ここを文書化してからは、レビュー時の会話が「なんとなく危ない」ではなく「この条件を外れたから止める」に変わりました。止める理由を言語化できると、スピードを落とさずに安全側へ戻せます。
外部操作を切り離したら、むしろ判断が速くなった
以前は「どうせあとで使うから」と外部操作まで同時に許可しがちでしたが、これが迷いの原因でした。ファイル編集と外部反映が同じ経路にあると、ひとつの判断ミスが一気に外へ出ます。私はこの構成をやめ、外部操作は必ず別ステップに分離しました。
分離後は、作業が遅くなると思っていました。実際は逆で、判断は速くなりました。なぜなら、レビュー時に見るべき論点が減るからです。まずはローカル差分だけを確定し、その後に別承認で外部操作を実行する形にしたら、確認の迷いが減りました。
また、失敗が起きたときの切り戻しも簡単になりました。外部反映前なら、差分単位で撤回できます。これが分かっているだけで、AIへの依頼文を少し攻めた内容にしても心理的な負担が小さくなります。
「一気に終わらせる」より「判断を分割する」ほうが、私の運用には合っていました。AIに任せる量を増やすほど、この分割の価値は大きくなると感じています。
失敗した日ほど、ログを残す運用が効いた
うまくいった日の記録だけ残すと、次に失敗したときに再現性が落ちます。私は、失敗した日のほうこそ「何を依頼したか」「どこでズレたか」「どの条件で止めたか」を短く残すようにしました。
このログを見返すと、同じ種類のミスが繰り返される場所が見えます。例えば、範囲指定が曖昧なタスク、依存関係が多いタスク、差分が大きくなりやすいタスクは、最初から監督密度を上げるべきだと分かりました。
ログを残す目的は反省会ではなく、次の判断を速くすることです。ルールが現場に合っていれば、失敗は運用改善の入力に変わります。ここを仕組みにすると、怖さが少しずつ管理可能なものへ変わります。
結果として、AIに任せること自体への不安が減り、依頼の質も上がりました。止める条件が明確だと、任せる条件も明確になるので、日々の運用が安定します。
次に改善するのは、差分レビューの自動チェックポイントです
今の運用でも事故は減りましたが、課題は残っています。特に、レビューの抜け漏れを人の集中力だけに頼ると、忙しい日に品質が揺れます。次は、差分レビューのチェックポイントをもう一段自動化したいです。
例えば「許可外ディレクトリの変更検知」「禁止操作パターンの検出」「変更ファイル数の上限超過アラート」は、先に機械で弾けます。ここを入れておけば、人は内容判断に集中できます。安全と速度の両立は、こういう分業で作るしかないと考えています。
もう一つの課題は、例外対応の扱いです。緊急修正のときにルールを一時緩和するなら、誰が、どの条件で、いつ戻すかまでセットで決めないと、運用がすぐ形骸化します。ここは次の改善テーマとして残しています。

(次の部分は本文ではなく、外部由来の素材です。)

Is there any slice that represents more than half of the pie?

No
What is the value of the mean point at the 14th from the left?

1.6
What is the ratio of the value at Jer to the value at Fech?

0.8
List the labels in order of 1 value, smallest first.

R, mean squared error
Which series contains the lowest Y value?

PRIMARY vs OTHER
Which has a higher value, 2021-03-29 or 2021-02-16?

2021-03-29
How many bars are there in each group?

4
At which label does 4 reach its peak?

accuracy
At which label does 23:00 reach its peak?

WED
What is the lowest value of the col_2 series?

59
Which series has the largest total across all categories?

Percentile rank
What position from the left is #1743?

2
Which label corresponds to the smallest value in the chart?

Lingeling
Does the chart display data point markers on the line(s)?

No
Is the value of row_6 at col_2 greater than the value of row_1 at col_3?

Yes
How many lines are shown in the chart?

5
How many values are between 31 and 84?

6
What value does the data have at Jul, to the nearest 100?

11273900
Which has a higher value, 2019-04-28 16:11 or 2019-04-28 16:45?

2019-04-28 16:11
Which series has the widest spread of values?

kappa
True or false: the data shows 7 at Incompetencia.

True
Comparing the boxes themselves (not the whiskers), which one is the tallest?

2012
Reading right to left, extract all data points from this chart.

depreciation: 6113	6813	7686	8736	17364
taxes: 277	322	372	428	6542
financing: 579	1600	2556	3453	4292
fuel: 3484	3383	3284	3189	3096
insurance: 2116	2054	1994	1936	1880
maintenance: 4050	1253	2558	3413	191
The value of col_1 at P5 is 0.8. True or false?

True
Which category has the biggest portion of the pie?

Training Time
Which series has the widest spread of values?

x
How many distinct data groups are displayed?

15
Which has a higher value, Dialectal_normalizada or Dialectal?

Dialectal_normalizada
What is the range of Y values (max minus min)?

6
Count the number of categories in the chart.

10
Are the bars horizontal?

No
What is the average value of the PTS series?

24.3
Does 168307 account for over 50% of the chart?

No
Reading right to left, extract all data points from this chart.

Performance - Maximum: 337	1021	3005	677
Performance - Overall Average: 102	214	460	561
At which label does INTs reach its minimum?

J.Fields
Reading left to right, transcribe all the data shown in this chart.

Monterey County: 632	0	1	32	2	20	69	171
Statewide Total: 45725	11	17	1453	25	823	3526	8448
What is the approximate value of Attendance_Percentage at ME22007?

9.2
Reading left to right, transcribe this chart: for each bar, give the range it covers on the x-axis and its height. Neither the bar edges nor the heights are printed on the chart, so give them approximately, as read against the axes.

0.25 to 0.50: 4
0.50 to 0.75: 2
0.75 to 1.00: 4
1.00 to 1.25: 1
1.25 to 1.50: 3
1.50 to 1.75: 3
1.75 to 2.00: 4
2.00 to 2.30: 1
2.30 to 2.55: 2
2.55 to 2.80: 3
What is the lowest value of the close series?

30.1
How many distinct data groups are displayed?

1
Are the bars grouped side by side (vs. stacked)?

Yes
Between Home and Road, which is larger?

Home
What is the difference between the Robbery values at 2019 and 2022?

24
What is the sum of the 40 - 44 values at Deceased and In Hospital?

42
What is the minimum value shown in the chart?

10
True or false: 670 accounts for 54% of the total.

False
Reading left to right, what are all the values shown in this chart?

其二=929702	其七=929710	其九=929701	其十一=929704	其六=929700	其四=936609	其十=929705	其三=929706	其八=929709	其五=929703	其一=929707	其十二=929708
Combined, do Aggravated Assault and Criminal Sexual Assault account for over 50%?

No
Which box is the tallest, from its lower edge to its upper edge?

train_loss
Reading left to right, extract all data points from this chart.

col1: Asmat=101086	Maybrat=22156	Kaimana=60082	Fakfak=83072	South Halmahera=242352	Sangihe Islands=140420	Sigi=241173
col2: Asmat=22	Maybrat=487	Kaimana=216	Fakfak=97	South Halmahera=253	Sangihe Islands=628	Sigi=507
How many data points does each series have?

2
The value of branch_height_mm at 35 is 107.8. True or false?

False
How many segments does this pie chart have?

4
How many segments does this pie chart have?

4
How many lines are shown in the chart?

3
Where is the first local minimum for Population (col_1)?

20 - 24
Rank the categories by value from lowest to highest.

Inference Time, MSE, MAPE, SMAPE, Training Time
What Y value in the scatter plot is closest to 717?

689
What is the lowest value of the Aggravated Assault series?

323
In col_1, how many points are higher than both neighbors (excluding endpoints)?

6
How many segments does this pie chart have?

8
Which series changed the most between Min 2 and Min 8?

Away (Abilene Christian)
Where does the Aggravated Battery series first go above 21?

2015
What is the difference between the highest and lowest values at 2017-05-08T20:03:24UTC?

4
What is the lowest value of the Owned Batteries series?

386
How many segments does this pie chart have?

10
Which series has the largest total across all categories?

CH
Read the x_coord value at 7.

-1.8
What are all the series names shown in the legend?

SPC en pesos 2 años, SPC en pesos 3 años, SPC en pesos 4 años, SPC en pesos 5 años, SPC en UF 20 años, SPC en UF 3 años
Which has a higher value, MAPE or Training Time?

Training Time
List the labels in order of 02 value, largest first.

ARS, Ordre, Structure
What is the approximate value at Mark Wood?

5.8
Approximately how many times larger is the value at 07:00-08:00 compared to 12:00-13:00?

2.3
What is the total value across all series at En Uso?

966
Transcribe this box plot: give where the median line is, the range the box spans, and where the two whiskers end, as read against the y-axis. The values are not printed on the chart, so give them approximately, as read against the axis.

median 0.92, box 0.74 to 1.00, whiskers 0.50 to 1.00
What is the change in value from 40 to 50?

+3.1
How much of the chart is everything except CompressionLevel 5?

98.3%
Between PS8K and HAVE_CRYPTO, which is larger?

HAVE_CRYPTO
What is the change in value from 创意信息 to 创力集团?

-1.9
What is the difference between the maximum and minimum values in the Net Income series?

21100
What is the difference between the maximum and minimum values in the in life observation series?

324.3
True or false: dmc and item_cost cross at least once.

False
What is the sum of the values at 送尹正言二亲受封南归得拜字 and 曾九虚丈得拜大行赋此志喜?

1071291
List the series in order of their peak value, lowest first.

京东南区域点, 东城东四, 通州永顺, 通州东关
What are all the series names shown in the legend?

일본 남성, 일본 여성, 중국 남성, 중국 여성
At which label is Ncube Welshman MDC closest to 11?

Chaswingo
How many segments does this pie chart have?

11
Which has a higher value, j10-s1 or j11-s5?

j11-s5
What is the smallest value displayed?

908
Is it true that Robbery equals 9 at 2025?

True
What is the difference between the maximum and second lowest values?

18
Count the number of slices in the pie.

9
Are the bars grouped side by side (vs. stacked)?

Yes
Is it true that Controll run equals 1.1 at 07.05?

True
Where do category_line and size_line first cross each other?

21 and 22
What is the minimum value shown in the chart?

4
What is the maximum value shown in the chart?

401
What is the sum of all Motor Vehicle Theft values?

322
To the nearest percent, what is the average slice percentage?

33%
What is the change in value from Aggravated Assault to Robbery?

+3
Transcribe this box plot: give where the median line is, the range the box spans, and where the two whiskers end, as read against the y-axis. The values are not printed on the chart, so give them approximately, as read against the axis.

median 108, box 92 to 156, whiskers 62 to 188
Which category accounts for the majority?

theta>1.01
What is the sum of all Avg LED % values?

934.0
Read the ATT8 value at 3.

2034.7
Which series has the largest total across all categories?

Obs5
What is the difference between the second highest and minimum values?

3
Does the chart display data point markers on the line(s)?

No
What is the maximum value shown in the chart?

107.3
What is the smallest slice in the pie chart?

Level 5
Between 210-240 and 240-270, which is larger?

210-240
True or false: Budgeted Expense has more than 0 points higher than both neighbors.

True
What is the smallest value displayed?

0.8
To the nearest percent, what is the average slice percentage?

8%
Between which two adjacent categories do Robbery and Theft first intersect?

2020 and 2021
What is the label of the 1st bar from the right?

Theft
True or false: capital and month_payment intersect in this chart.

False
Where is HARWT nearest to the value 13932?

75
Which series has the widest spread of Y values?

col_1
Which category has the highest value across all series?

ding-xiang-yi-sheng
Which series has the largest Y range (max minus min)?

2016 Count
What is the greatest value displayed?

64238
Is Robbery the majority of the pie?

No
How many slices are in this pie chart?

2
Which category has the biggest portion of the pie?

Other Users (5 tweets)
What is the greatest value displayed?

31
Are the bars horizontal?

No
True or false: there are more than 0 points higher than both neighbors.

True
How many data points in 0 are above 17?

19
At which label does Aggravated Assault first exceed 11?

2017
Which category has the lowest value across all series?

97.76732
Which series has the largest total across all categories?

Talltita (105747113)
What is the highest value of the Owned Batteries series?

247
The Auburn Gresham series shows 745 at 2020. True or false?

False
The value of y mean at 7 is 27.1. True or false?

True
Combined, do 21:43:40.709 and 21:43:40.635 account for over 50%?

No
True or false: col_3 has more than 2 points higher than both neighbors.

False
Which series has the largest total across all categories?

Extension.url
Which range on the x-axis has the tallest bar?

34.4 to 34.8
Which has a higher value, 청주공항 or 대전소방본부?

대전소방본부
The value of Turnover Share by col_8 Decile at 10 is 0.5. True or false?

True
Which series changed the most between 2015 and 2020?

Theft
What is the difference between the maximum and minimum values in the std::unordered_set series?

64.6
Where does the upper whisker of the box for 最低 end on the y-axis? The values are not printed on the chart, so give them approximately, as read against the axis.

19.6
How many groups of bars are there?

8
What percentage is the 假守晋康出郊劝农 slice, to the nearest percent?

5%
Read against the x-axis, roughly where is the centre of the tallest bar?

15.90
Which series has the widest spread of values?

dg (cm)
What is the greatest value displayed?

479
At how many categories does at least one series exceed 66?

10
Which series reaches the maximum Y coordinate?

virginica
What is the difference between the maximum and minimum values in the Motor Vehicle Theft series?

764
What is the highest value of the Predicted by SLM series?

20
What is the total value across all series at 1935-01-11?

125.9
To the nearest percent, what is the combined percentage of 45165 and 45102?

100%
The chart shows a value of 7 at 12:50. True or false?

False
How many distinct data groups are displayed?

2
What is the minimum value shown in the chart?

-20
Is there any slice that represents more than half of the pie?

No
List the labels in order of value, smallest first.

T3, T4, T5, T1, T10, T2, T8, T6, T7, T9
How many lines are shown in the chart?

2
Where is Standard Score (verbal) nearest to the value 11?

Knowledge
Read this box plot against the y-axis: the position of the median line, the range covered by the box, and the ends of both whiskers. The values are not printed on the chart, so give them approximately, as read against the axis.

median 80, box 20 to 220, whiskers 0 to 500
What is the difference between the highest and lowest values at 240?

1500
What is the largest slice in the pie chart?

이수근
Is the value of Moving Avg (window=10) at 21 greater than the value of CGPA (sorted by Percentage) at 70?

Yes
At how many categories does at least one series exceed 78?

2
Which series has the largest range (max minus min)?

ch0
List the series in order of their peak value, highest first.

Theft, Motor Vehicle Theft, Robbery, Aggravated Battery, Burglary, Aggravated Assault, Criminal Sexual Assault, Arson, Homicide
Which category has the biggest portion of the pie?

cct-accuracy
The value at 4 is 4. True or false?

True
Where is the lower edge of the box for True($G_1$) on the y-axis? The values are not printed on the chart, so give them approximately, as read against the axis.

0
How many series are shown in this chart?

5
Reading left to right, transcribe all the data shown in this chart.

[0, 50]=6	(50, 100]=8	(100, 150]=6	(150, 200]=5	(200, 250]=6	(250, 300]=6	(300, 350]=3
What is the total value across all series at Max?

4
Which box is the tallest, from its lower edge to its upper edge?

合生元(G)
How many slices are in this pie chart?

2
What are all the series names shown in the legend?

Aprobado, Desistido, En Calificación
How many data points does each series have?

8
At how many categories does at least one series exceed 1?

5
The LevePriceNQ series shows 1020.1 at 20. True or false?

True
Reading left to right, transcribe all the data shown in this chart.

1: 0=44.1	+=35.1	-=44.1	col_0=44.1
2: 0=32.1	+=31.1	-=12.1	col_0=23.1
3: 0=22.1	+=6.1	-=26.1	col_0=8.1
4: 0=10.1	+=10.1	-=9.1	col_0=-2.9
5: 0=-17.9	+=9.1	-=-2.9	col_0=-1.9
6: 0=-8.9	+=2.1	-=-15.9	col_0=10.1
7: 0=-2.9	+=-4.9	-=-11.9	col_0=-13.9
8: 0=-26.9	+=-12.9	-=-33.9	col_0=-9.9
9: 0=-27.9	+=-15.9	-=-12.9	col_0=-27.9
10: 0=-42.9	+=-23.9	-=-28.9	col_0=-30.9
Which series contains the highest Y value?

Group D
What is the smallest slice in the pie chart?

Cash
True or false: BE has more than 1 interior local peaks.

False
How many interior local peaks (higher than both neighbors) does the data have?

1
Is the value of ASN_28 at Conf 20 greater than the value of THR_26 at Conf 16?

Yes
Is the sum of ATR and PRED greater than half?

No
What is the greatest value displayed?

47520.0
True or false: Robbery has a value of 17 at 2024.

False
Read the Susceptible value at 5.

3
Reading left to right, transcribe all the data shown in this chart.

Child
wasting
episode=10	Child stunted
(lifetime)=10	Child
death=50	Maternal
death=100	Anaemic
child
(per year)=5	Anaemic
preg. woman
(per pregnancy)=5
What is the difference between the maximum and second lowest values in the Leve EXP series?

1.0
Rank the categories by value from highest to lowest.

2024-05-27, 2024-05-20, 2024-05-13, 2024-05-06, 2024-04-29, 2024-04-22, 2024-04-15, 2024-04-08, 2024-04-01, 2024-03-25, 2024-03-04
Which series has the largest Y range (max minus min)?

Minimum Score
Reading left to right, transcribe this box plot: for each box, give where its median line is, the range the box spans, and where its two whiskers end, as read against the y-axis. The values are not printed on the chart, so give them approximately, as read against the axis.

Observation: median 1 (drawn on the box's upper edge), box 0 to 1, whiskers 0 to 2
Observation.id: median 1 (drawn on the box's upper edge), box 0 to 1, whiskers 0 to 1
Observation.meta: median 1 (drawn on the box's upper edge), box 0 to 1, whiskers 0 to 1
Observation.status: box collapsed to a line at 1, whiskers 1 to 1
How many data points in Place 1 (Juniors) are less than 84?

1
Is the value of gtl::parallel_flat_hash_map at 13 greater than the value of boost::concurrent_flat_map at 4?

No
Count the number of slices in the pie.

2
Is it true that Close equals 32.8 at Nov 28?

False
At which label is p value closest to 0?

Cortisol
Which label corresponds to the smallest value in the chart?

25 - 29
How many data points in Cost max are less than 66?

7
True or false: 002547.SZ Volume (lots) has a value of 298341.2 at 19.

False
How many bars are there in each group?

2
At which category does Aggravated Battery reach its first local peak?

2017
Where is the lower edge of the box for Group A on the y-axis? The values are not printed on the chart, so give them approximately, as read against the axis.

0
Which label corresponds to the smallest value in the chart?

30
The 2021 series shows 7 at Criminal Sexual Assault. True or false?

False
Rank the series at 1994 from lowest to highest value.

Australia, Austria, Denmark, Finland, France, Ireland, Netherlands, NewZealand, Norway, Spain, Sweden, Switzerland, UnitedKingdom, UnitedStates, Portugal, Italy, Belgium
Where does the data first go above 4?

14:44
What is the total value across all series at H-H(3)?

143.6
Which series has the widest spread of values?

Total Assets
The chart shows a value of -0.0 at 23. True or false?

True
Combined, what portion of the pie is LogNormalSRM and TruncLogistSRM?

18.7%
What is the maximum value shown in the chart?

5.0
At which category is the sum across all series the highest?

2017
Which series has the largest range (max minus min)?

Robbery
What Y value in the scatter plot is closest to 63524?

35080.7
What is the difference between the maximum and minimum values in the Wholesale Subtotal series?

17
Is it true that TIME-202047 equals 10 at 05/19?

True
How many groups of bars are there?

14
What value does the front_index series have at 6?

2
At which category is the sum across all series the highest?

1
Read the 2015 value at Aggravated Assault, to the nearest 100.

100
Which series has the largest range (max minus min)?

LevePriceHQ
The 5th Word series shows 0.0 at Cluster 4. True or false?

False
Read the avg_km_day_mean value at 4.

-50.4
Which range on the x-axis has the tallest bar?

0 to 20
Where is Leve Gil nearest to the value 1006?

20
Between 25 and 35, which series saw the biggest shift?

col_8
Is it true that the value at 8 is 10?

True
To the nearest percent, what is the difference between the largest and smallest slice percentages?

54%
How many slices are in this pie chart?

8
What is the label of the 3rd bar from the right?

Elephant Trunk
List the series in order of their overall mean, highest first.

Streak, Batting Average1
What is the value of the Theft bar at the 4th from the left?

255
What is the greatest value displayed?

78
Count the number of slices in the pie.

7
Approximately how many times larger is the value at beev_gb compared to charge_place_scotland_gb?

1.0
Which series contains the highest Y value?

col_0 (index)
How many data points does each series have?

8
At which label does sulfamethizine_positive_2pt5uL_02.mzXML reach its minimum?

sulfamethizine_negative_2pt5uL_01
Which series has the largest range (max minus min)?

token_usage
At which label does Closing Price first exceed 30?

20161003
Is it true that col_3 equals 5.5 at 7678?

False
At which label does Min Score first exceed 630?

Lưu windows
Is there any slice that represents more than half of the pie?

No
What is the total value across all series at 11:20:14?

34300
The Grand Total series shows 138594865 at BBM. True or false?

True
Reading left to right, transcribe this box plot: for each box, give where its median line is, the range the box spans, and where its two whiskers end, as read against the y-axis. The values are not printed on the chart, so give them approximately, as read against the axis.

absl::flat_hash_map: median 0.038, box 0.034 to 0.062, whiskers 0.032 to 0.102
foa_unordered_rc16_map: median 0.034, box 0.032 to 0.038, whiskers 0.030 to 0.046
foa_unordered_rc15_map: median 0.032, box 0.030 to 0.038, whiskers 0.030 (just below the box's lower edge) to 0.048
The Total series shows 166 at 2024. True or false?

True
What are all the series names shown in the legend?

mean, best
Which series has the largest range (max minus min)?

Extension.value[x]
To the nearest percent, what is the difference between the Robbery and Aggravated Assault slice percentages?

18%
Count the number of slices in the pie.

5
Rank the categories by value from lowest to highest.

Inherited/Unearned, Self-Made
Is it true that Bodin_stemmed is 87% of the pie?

私の結論はシンプルで、AIコーディングの怖さは能力不足ではなく境界の曖昧さにあります。だからこそ、任せる前に境界を固定する。この順番を守るだけで、実装の手応えはかなり安定しました。
最後に、私が毎回見ている最小チェックは、対象範囲、禁止操作、停止条件の3点です。項目を増やすより、毎回確実に回せる仕組みにするほうが、実務では効果が高いと感じています。これを最初に見るだけでも、かなり落ち着けます。